Not the lowest-stress way to introduce myself, I admit, but at least it was direct and pertinent. He should know right away who he was dealing with.
“Sascha,” Martin whispered. Of course he could have no way of knowing that I had changed the first letter of my name from S to P ever since that schlocky TV show with that guy named Sascha on it, and so now I go by Pascha. Nothing to do with Turkish brothels. I was nice enough to explain this to him.
Martin stood at the wall, his chubby face twitching and wriggling, its color resembling that of his chilled clients. He wiped his trembling hand nervously over his eyes.
“I’m hearing voices.”
He didn’t say that—he thought it, and I could hear it! Awesome!
“If you’re hearing multiple voices, you should see the doctor, but if you’re hearing just my voice, that’s OK—after all, I’ve been talking with you the whole time!”
“Who are you?” he whispered.
“I just told you,” I said, slightly annoyed. “I’m the guy who got pushed off that bridge; you examined me at the scene, and yesterday you practically puréed me on your table!”
“But you’re dead; you can’t speak to me,” he objected.
All right, the man is a scientist, but still, for an academic I thought he was acting pretty stupid.

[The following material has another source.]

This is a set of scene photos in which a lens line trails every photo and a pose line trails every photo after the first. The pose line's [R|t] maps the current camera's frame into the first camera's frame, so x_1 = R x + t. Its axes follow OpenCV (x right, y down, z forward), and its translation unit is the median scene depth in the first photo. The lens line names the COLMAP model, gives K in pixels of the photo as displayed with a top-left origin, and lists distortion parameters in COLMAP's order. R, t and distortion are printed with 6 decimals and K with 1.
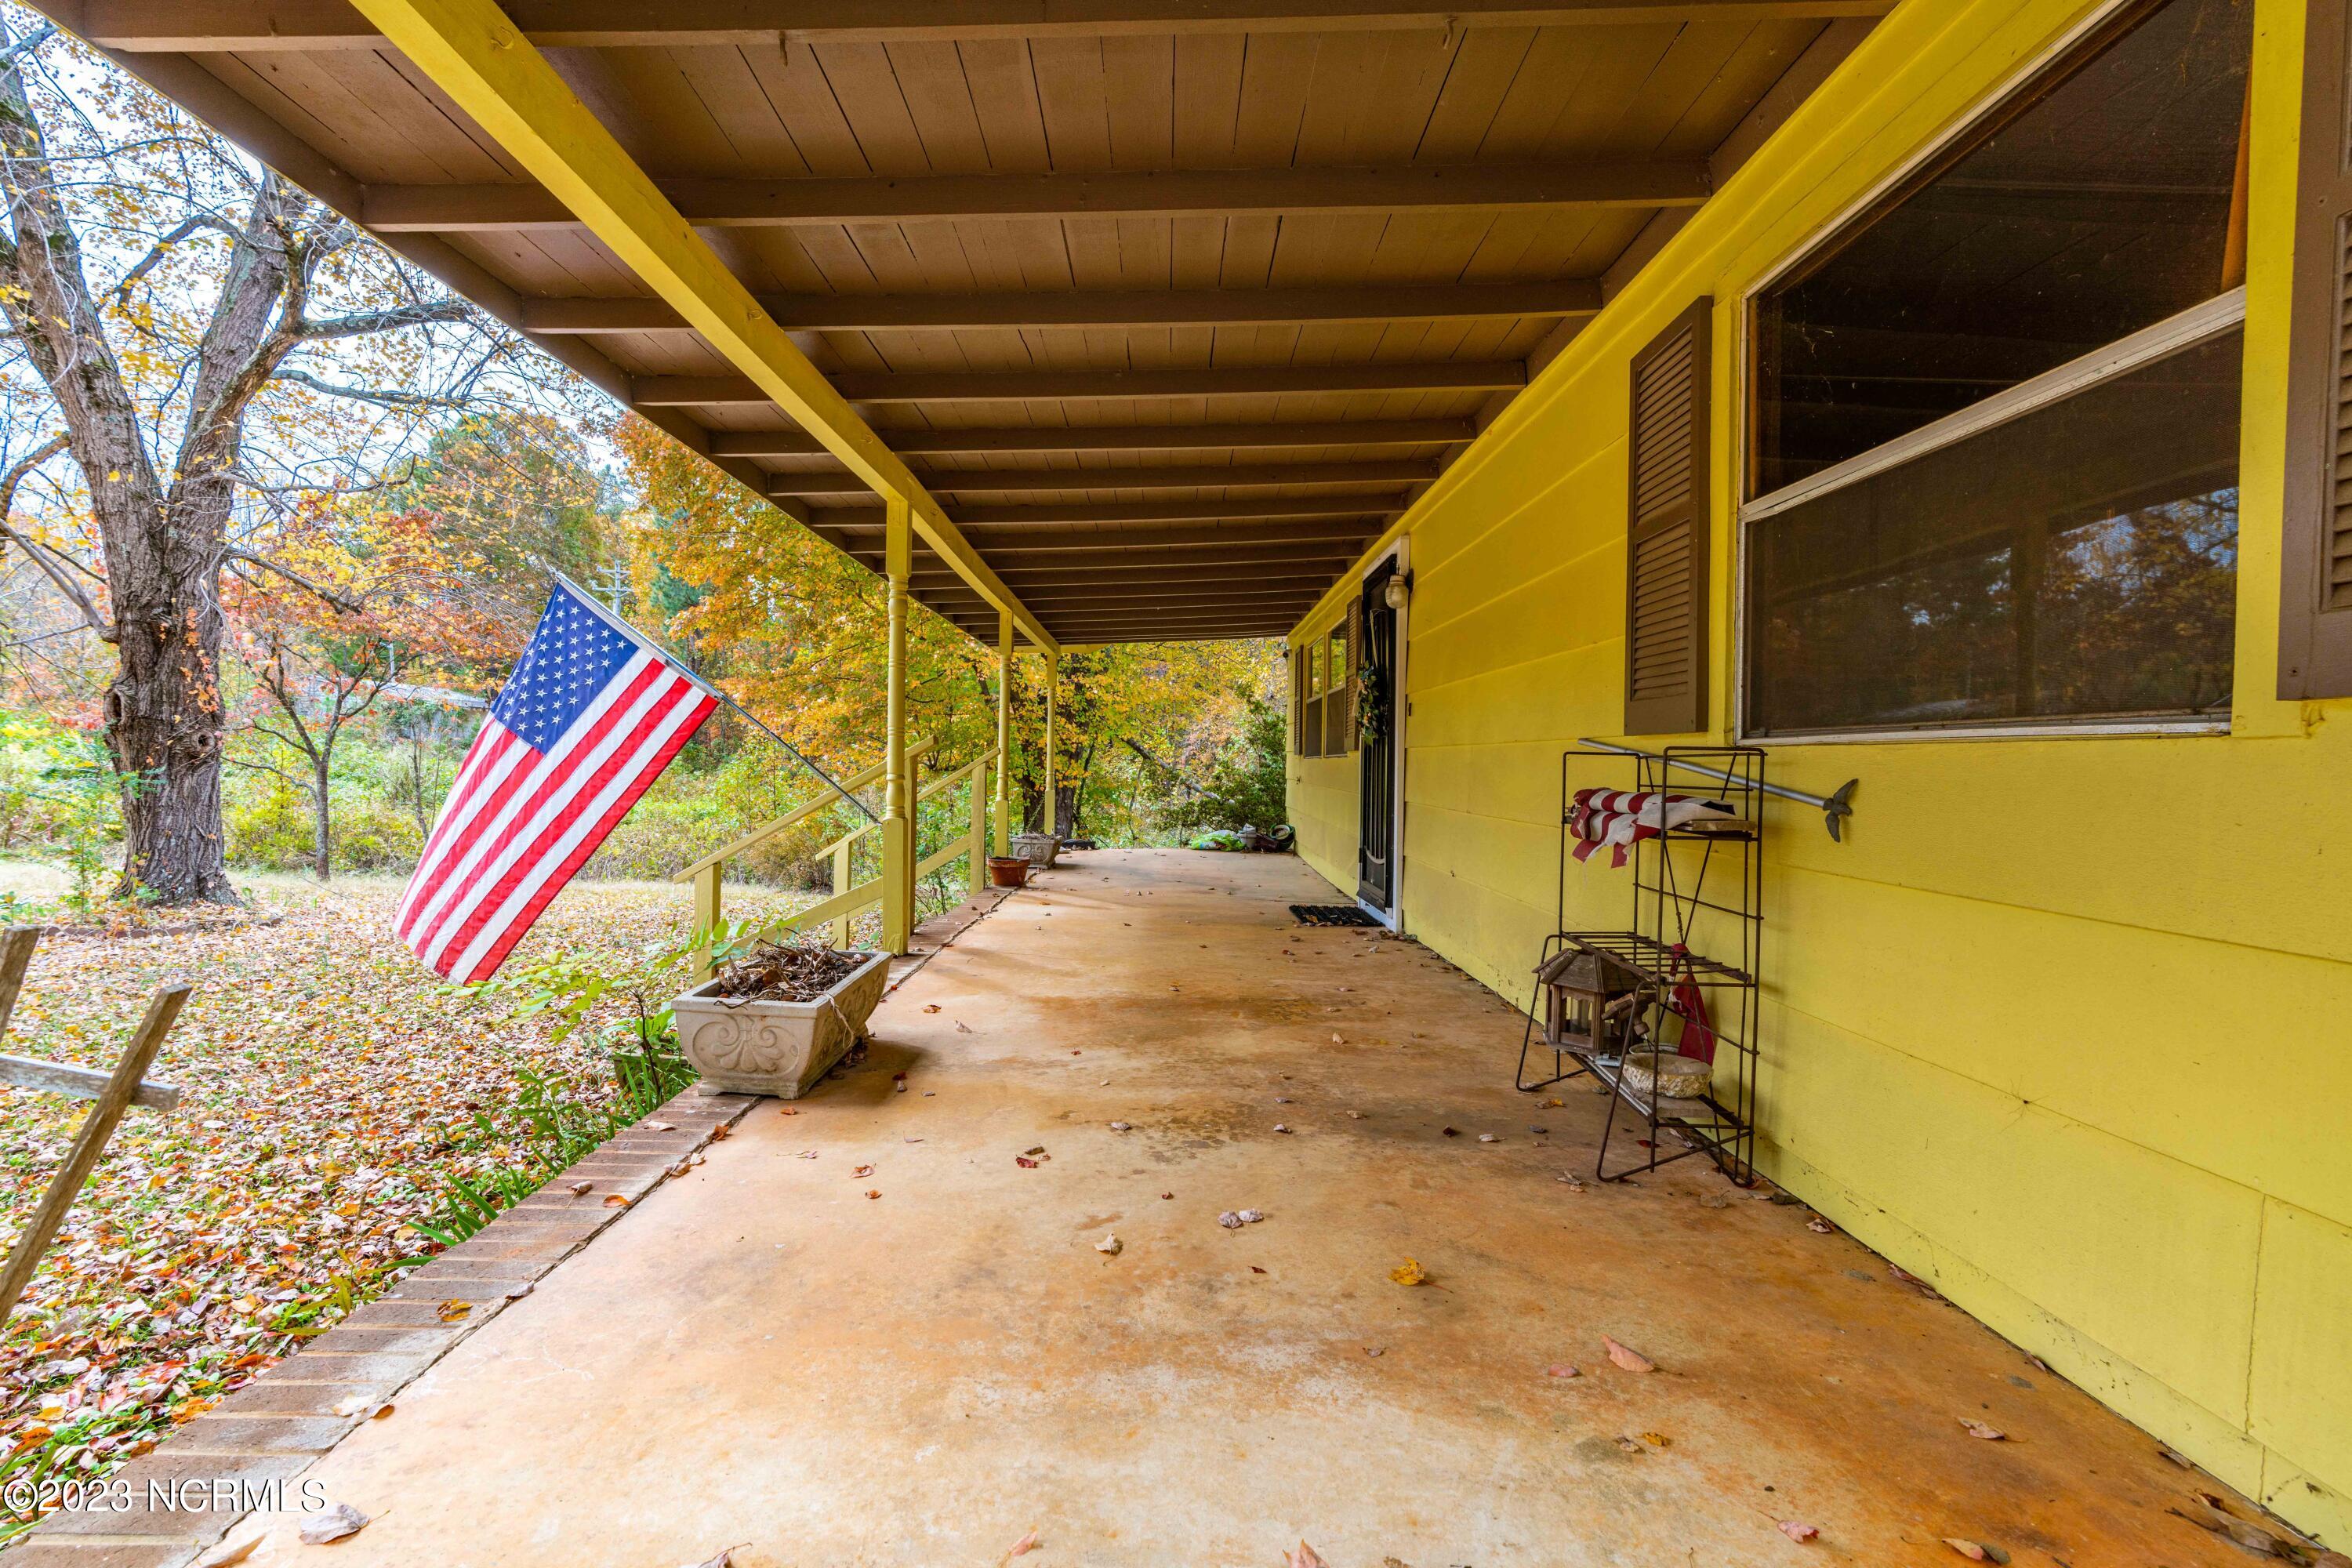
lens RADIAL K [[1071.1, 0, 1176.0], [0, 1071.1, 784.0], [0, 0, 1]] dist [-0.000980, -0.000040]
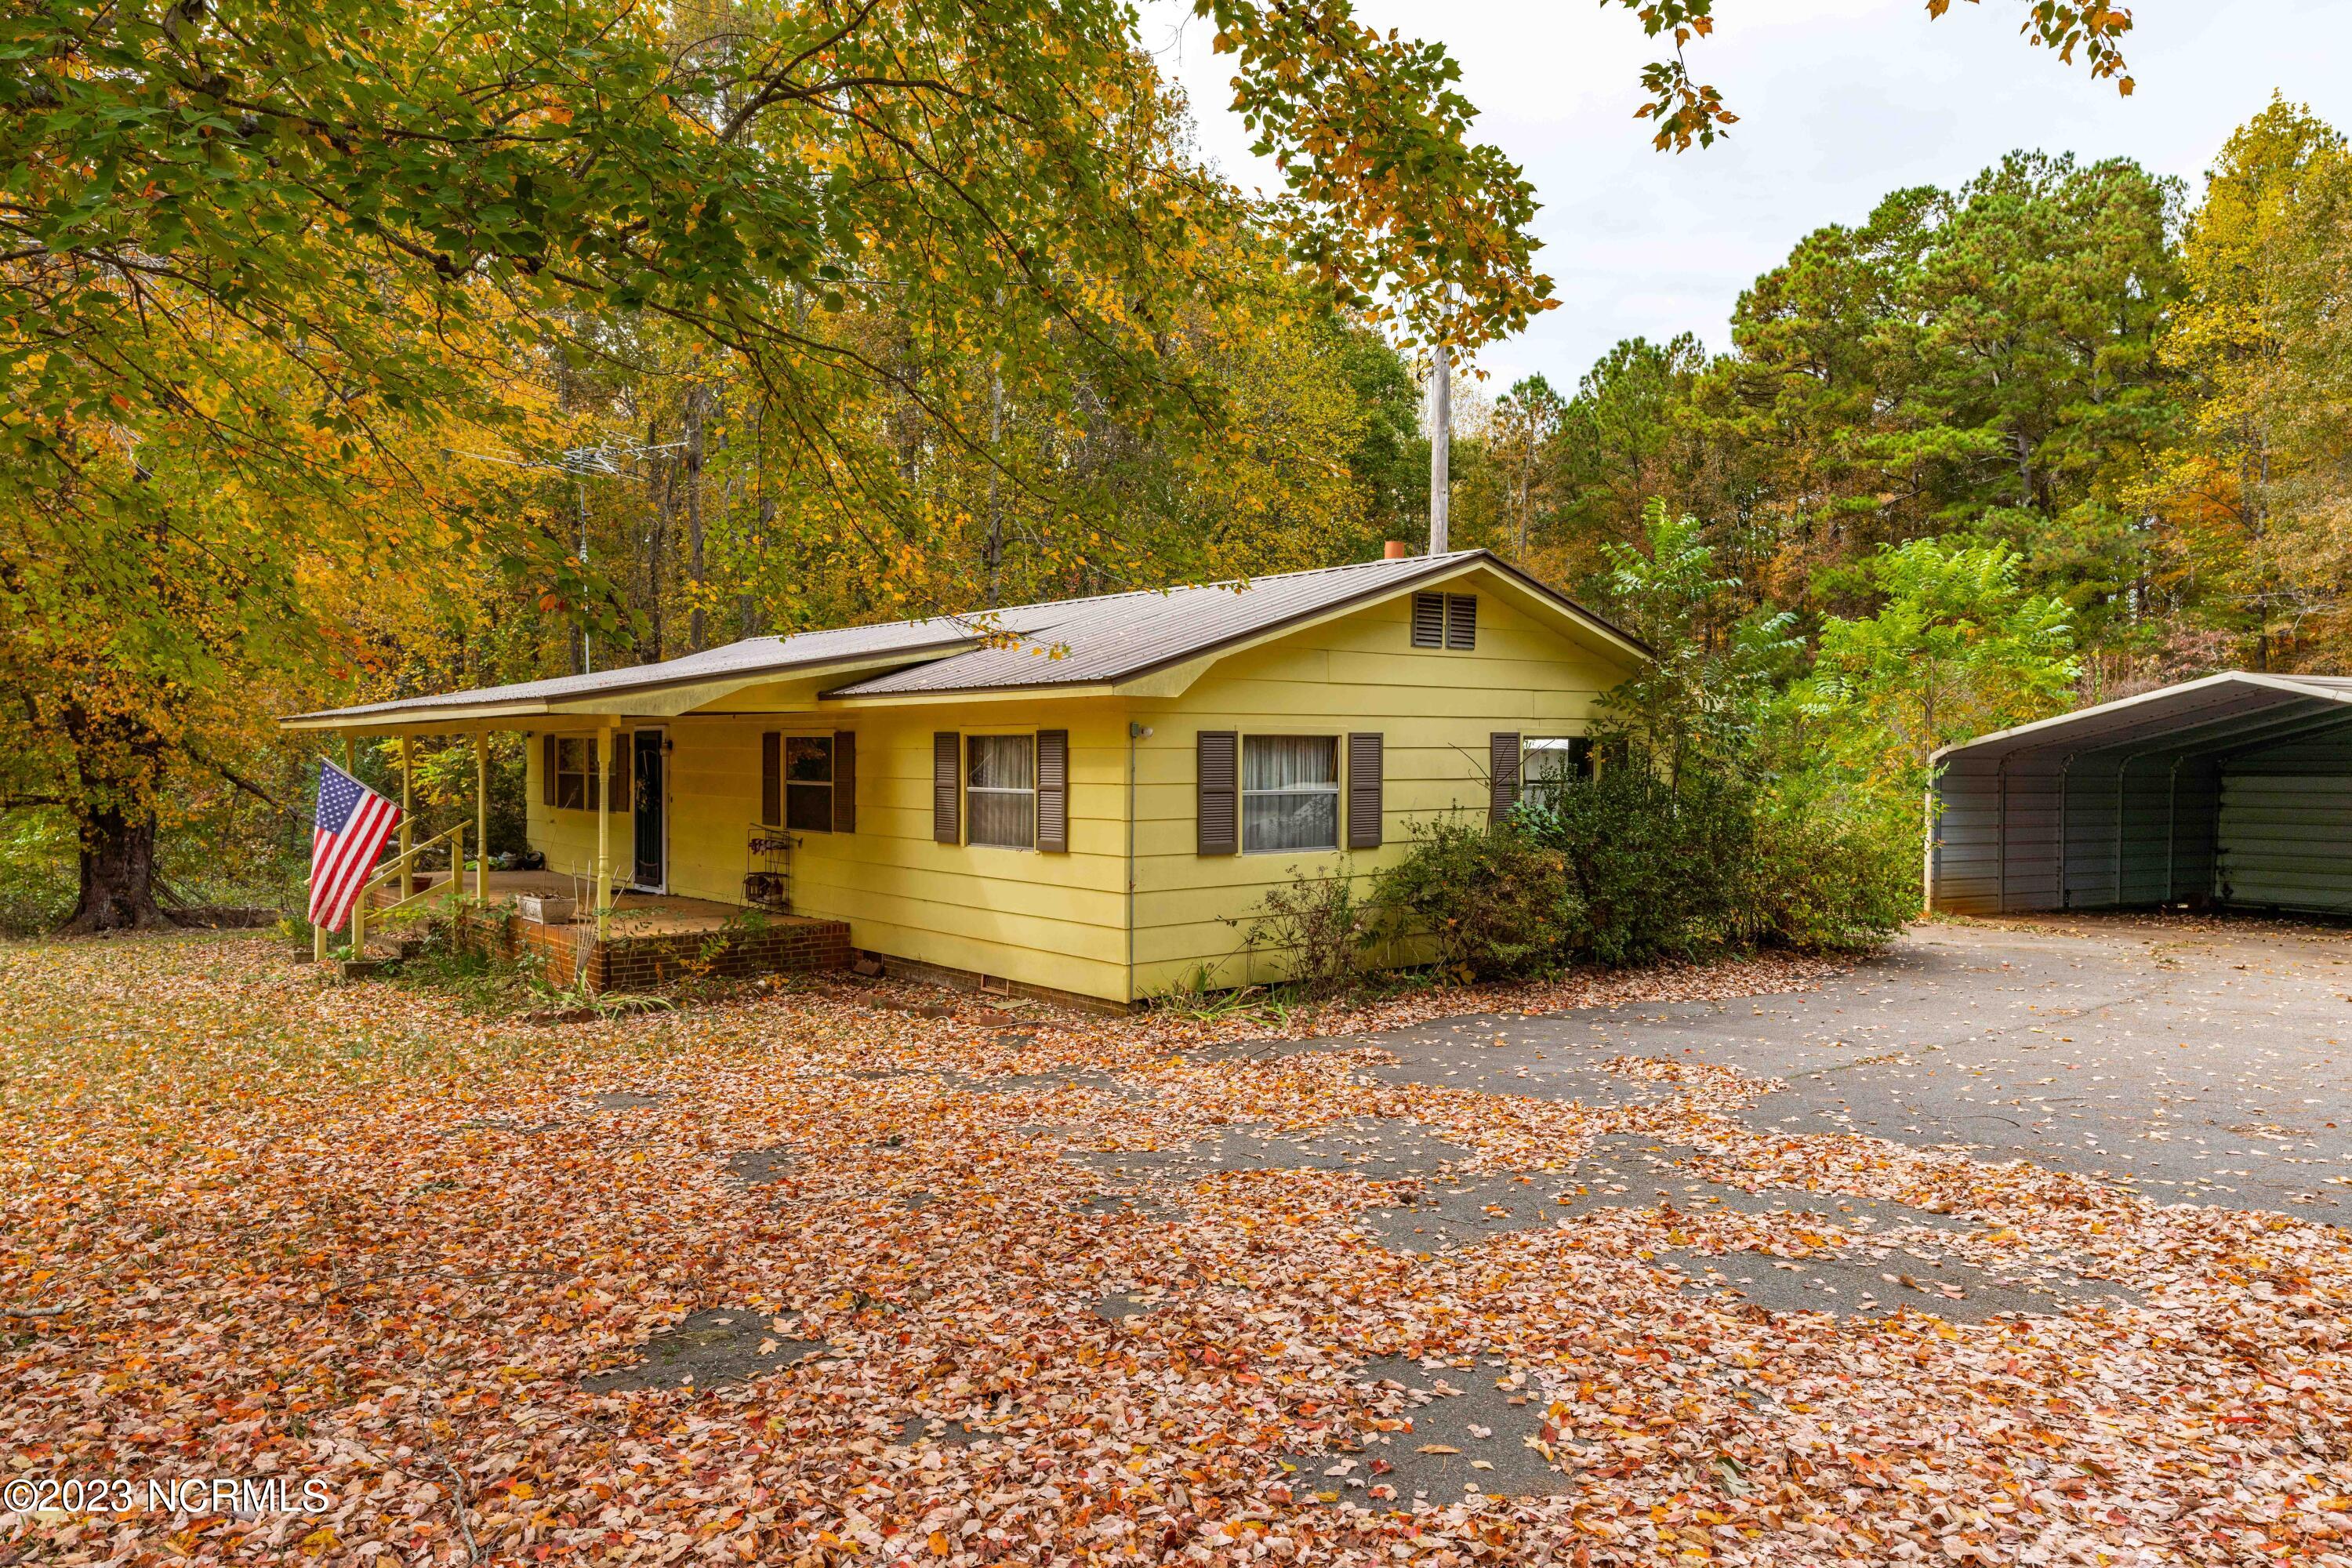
lens RADIAL K [[1877.2, 0, 1176.0], [0, 1877.2, 784.0], [0, 0, 1]] dist [0.282066, -0.004784]
pose [[0.809657, -0.021515, 0.586509, -1.710296], [0.014274, 0.999754, 0.016969, -0.199937], [-0.586730, -0.005368, 0.809765, -3.878766]]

“Haven’t you ever heard any of those near-death stories? You know, the soul leaves the body, hangs out for a while, and then at some point makes its way through the tunnel.”
“Yes,” he breathed.
“But there isn’t any tunnel here; I don’t know where I’m supposed to go.”
He didn’t say anything. I didn’t say anything either, and so we each dwelled on our thoughts, with his forming a bewildered mess.
Suddenly the chaos of neurons within his brain reorganized itself, and a thought formulated itself clearly and distinctly out of the soup of letters: “You said you were pushed?”
“Duh,” I said. “What, do you think I’d go and take a nosedive off a temporary bridge J4K?”
I couldn’t literally see the question marks popping out of his gray matter, but the scientist was obviously unfamiliar with the truncated communication style of today’s youth.
“You were severely inebriated,” he objected, cautiously.
“Well, yeah…” I conceded. “I’d had a few…”
“Your blood alcohol level was three point seven,” Martin countered; he likes to be precise, but I think I mentioned that already.
“Three point seven! Right on!” I was extremely impressed with myself. This pleasure did not persist, however, since my inebriated condition was apparently being used against me here. My murderer was going to get away with it because the official opinion was that my self-induced state of intoxication was the cause of my tumble from the bridge. That’s just not what happened! And even worse, my buddies were going to think I was so wasted I died from my own stupidity. What kind of an obituary is that? “He was wasted and fell off a bridge!” So at that point, my vanity took over: the afterlife has to include a little bit of vindication, too.
“I was pushed,” I emphasized, perhaps somewhat more expressively than was absolutely necessary, but in any case Martin rubbed his temples and groaned.
“All right,” he moaned. “Please stop yelling at me that way.”
“Take it easy,” I said, making an effort to sound cool
. “So tell me one more time exactly what the epitaph is that the cops are going to be carving onto my tombstone.”
I felt those question marks popping up again like bubbles in the bathtub when you let one, but Martin had already understood more or less what I wanted from him.
“The police investigation didn’t yield any suspicion of exogenous effect, nor did the autopsy. In view of the blood alcohol level, the snow on the stairs, and the poor condition of the railing, the cause of death was determined to be an accident resulting in fatality. However, there will also be an investigation because of the railing.”
“That’s bullshit,” I said clearly and distinctly.
Martin winced.
“You’ve got to tell them that’s not right,” I demanded.
I considered this demand to be logical and quite simple. Pick up the phone, call the cops, let them know, done. But of course with academic types nothing is easy, let alone straightforward.